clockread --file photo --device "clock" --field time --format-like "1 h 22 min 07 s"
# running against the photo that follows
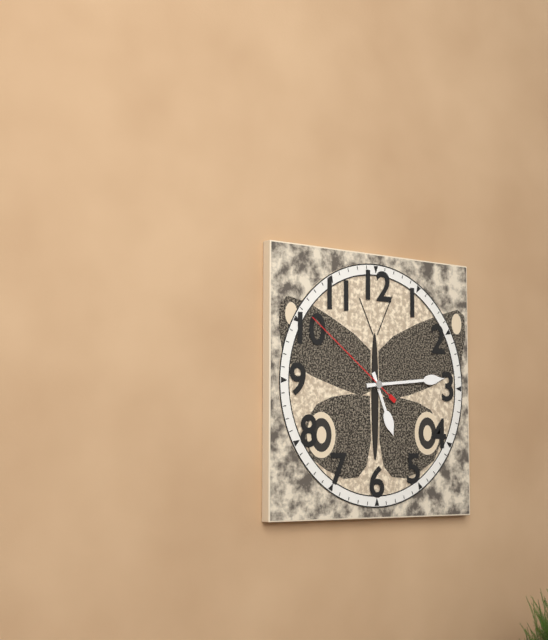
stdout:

....

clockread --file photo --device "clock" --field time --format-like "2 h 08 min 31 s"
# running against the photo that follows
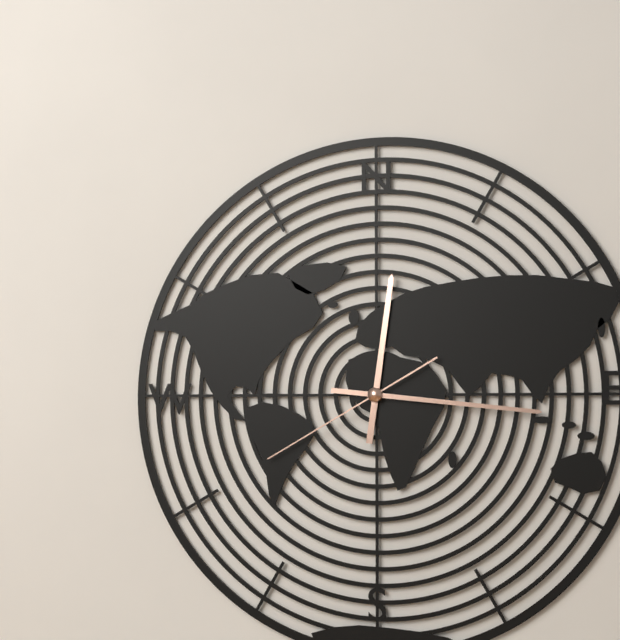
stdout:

....

Count the lines in the records above that contain the string "time", and reply with that number alone.

* ANSWER TO THE TASK
2